Stats of Immigrants

Stats of Immigrants

Last night I had the privilege and honor of meeting Hector and Dianna from Honduras. This husband and wife came to an info session for our Spanish General Education Program that allows students with limited English proficiency to enroll directly into college-level courses that are delivered in Spanish to facilitate English language learning.

Hector asked most of his questions in Spanish, worried that his English was not strong enough to convey the complex and sophisticated questions he had about the program. He needed to be sure he understood the details.

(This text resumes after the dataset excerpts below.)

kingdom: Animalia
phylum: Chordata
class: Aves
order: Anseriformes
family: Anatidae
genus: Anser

I discovered Hector was about to turn 55 and wanted his Associate’s degree so that he could become a para-educator in the local public school.  After the meeting was over, I asked Hector and Dianna to tell me why they came to the United States. Being the grandson of an immigrant from Spain, I am always curious about the reasons a person leaves their home country to come to the U.S.A. Hector told me his story. At 5:39 am on June 28, 2009, Honduras experienced a coup d’état in the form of a constitutional crisis, resulting in public protests and military intervention. At the time, Hector, who had served as a teacher and a principal in the local school system, was a professor of Sociology at a local university.  Dianna taught Geology at the same university. Feeling a sense of duty and obligation, they recorded some of the public protests and sent the footage to media outlets in the United States and other countries.  As a result, they were threatened by local authorities and forced to flee from their home and to seek asylum in the U.S., a place they had only visited earlier in their lives.

Meat Packing Plant

Meat Packing Plant

Today, this former university professor works in a meat processing plant, literally slaughtering cattle with a knife, every day. Dianna, recently promoted to a union representative, had also worked in the ground beef packing division of the same meat processing plant.

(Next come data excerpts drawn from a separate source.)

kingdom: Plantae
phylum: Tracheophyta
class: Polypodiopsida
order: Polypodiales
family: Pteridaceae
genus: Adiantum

As a former Director of Admissions, I have personally conveyed to incoming students the value of an education, describing it as an investment that will have a lifetime return.  What I learned from Hector and Dianna is that I was wrong.  I learned that the same system of higher education that makes those bold promises of irrefutable value is the same system that diminishes it.

This week I have met Spanish-speaking students who hold Bachelor’s and Master’s degrees from institutions in their home countries that are not recognized by the American education system.  Forcing these students to start over, only after being subjected to months, if not years, of ESL programs, is an outrage.  As I listened to Hector and Dianna, the full gamut of emotions swept over me – from sorrow, to frustration then to anger – at how something like this could possibly happen in a system purportedly run by highly educated individuals.  Then my thoughts turned to the hypothetical – how quickly could this could happen to us if something equally as catastrophic happened in our hometown?  How many of us in HigherEd would be willing to seek asylum in another country, kill cows with a large knife and package their parts while possessing the intellect and education to be a professor or an administrator at a college?

eduKan's ELL Program

eduKan’s ELL Program

Hector and Dianna’s passion for education and their patience with their new American life has inspired me to so something about the situation.  Frankly, I am not sure what that is, but I made a promise to my new friends to help them in any way I can. They truly feel blessed to have the opportunity to be in the U.S. and to raise their three children in a country as free as ours. Although they make more money as meat packing employees in the U.S. than they did as university professors in Honduras, Hector is relentlessly pursuing his Associate’s degree, not to earn a promotion at the plant, but to earn certification to be a Para-educator at his children’s school – a job that fills his soul more than his wallet.